İnsanın her daim içinde taşıdığı yorgunluğunun, tükenmişliğinin, çaresizliğinin açık ve net, gerçekçi bir tarifini yapmıştır Orhan Veli kısa şiirleriyle. “Baka kalırım giden geminin ardından; atamam kendimi denize, dünya güzel; serde erkeklik var, ağlayamam.” gibi mütevazı, kafa karıştırmayan, doğrudan ama o doğrudanlığın, o sadeliğin içinde derin hisler barındıran bir şiirle anlatmıştır mesela ayrılığı. Bir de Eskiler Alıyorum adlı şiirine daha sonradan eklediği bir dize vardır ki benim bu günlerdeki hayat felsefemi tam anlamıyla özetler: “Bir de rakı şişesinde balık olsam.” Benim tarafımda, yüzyıla damgasını vurmuş bir dizedir bu. İnsan ruhunun ulaşabileceği en büyük mevkiidir. Kafada gereksiz, öldüren, insanı yiyen tek bir düşüncenin bile kalmadığı, her güzelliğin gönül gözüyle görüldüğü ve duyulduğu, bütün gündelik “kaygılardan âzâde”, yaşamaktan tat almayı öğreten, denizi, güneşi, baharı içinde hissettiren, ciddiye alınacak en ufak bir yanı olmayan bu dünyayı olduğu gibi insanın eline sunan bir makamdır: Rakı şişesinde balık olmak. Bir çeşit nirvana gibi yani. Benim de bu aralar üzerinde durmaya, peşinde koşmaya değer bulduğum tek hedefimdir. Ölmeden önce rakı şişesinde balık olacağım günü sabırsızlıkla bekliyorum.

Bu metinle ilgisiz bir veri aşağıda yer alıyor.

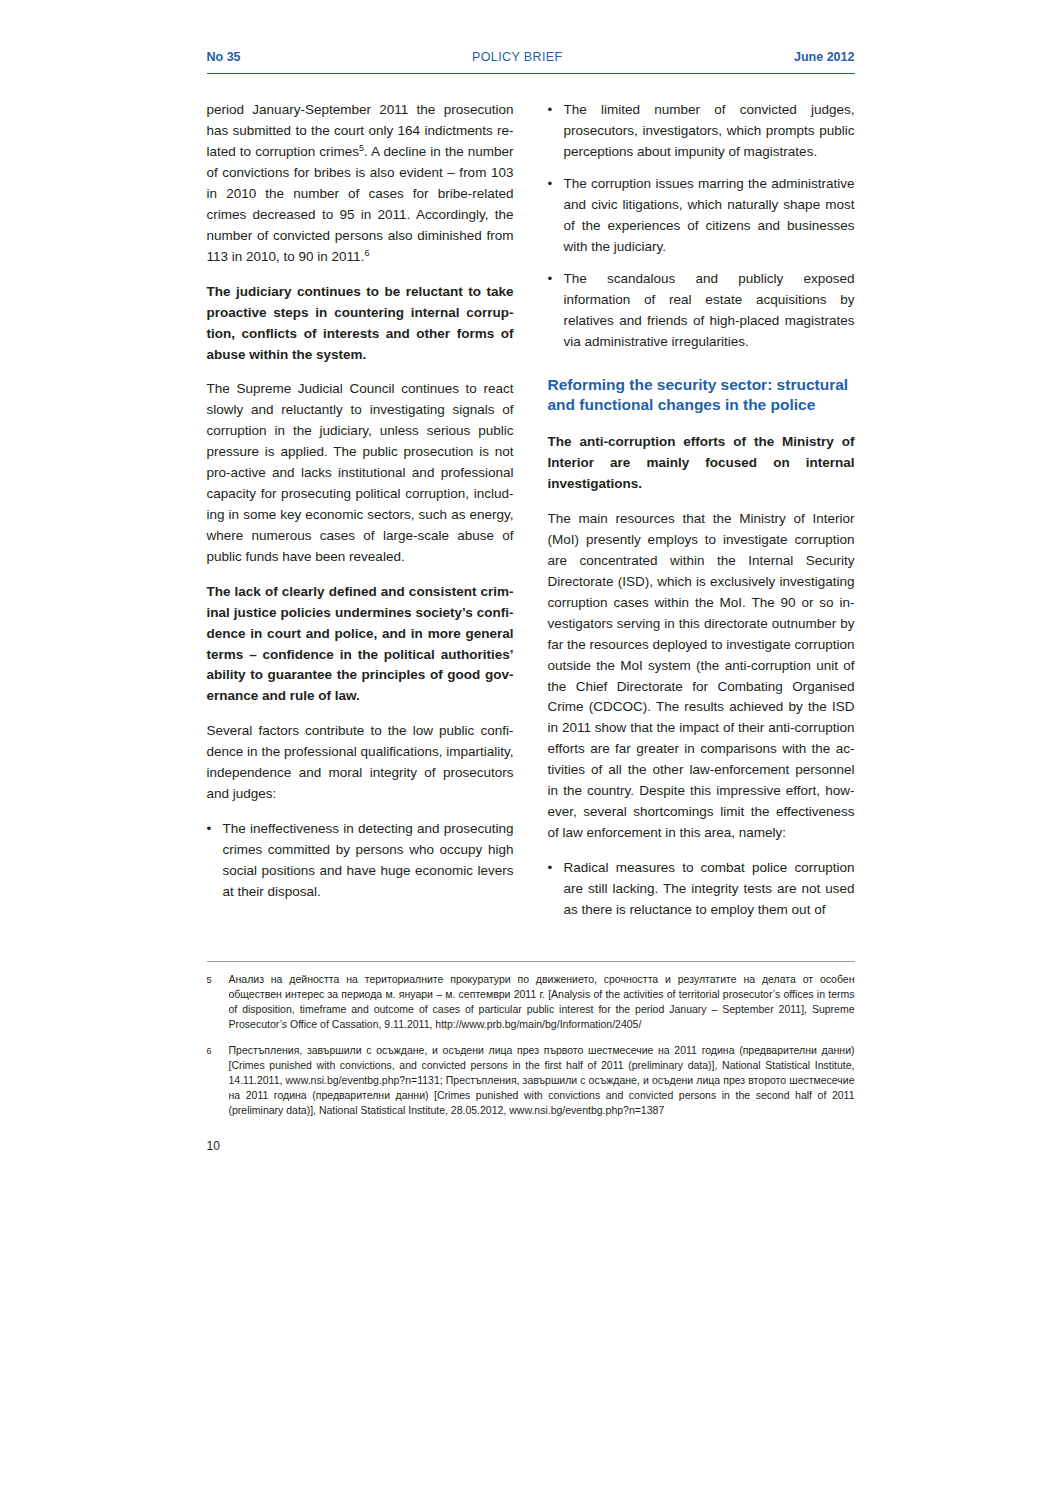No 35
POLICY BRIEF
June 2012
period January-September 2011 the prosecution has submitted to the court only 164 indictments related to corruption crimes5. A decline in the number of convictions for bribes is also evident – from 103 in 2010 the number of cases for bribe-related crimes decreased to 95 in 2011. Accordingly, the number of convicted persons also diminished from 113 in 2010, to 90 in 2011.6
The judiciary continues to be reluctant to take proactive steps in countering internal corruption, conflicts of interests and other forms of abuse within the system.
The Supreme Judicial Council continues to react slowly and reluctantly to investigating signals of corruption in the judiciary, unless serious public pressure is applied. The public prosecution is not pro-active and lacks institutional and professional capacity for prosecuting political corruption, including in some key economic sectors, such as energy, where numerous cases of large-scale abuse of public funds have been revealed.
The lack of clearly defined and consistent criminal justice policies undermines society’s confidence in court and police, and in more general terms – confidence in the political authorities’ ability to guarantee the principles of good governance and rule of law.
Several factors contribute to the low public confidence in the professional qualifications, impartiality, independence and moral integrity of prosecutors and judges:
The ineffectiveness in detecting and prosecuting crimes committed by persons who occupy high social positions and have huge economic levers at their disposal.
The limited number of convicted judges, prosecutors, investigators, which prompts public perceptions about impunity of magistrates.
The corruption issues marring the administrative and civic litigations, which naturally shape most of the experiences of citizens and businesses with the judiciary.
The scandalous and publicly exposed information of real estate acquisitions by relatives and friends of high-placed magistrates via administrative irregularities.
Reforming the security sector: structural and functional changes in the police
The anti-corruption efforts of the Ministry of Interior are mainly focused on internal investigations.
The main resources that the Ministry of Interior (MoI) presently employs to investigate corruption are concentrated within the Internal Security Directorate (ISD), which is exclusively investigating corruption cases within the MoI. The 90 or so investigators serving in this directorate outnumber by far the resources deployed to investigate corruption outside the MoI system (the anti-corruption unit of the Chief Directorate for Combating Organised Crime (CDCOC). The results achieved by the ISD in 2011 show that the impact of their anti-corruption efforts are far greater in comparisons with the activities of all the other law-enforcement personnel in the country. Despite this impressive effort, however, several shortcomings limit the effectiveness of law enforcement in this area, namely:
Radical measures to combat police corruption are still lacking. The integrity tests are not used as there is reluctance to employ them out of
5
Анализ на дейността на териториалните прокуратури по движението, срочността и резултатите на делата от особен обществен интерес за периода м. януари – м. септември 2011 г. [Analysis of the activities of territorial prosecutor’s offices in terms of disposition, timeframe and outcome of cases of particular public interest for the period January – September 2011], Supreme Prosecutor’s Office of Cassation, 9.11.2011, http://www.prb.bg/main/bg/Information/2405/
6
Престъпления, завършили с осъждане, и осъдени лица през първото шестмесечие на 2011 година (предварителни данни) [Crimes punished with convictions, and convicted persons in the first half of 2011 (preliminary data)], National Statistical Institute, 14.11.2011, www.nsi.bg/eventbg.php?n=1131; Престъпления, завършили с осъждане, и осъдени лица през второто шестмесечие на 2011 година (предварителни данни) [Crimes punished with convictions and convicted persons in the second half of 2011 (preliminary data)], National Statistical Institute, 28.05.2012, www.nsi.bg/eventbg.php?n=1387
10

“Beni bu güzel havalar mahvetti, böyle havada istifa ettim evkaftaki memuriyetimden.” dizeleriyle şairlikle memurluğun bağdaşmayacağını bize göstermiş ve şairliği tercih etmiştir Orhan Veli. Umutları bir kasaya sıkıştırmış masaların, ömür törpüleyen bir yürek gibi dönen koltukların esiri olup “Dokuz Altı Yollarında” yok olup gitmek yerine, sorumluluklarından kurtulmuş ve özgürlüğüne koşmuştur. Şimdi şu odanın kapısından girse içeri, elimden tutup götürse beni de, kurtarsa şu makalelerin, projelerin buz gibi soğuk gölgesinden. Tüm bu tembellik, avarelik güzellemelerinin yanında Orhan Veli’yle bütünleşmiş bir başka güzellik daha vardır. O da İstanbul’dur. Sonradan İstanbullu olmuş ve sonradan oralı olan herkes gibi bu şehre âşık olmuş; İstanbul’u, deniziyle, Boğaziçi’yle, Galata Köprüsü’yle, balıkçılarıyla hiç silinmeyecek bir şekilde aklımıza ve kalbimize işlemiş bir şiir işçisidir Orhan Veli. Her bir kelimesine İstanbul kokusu sinmiş o güzel dizeleri, Sait Faik’in öykülerindeki tadı bırakır insanın ağzında. Ben diyorum ki, Orhan Veli ve Sait Faik kardeş olmalılardı. Sait Faik tavada balıkları çevirirken, Orhan Veli bardaklara rakı doldurmalıydı. Orhan Veli radyonun sesini yükseltirken, Sait Faik “Kıs şunu, duyamıyorum söylediğini.” demeliydi. Ah, ben de ikisinden birinin torunu olsaydım da nasiplenseydim onların rakısından, balığından!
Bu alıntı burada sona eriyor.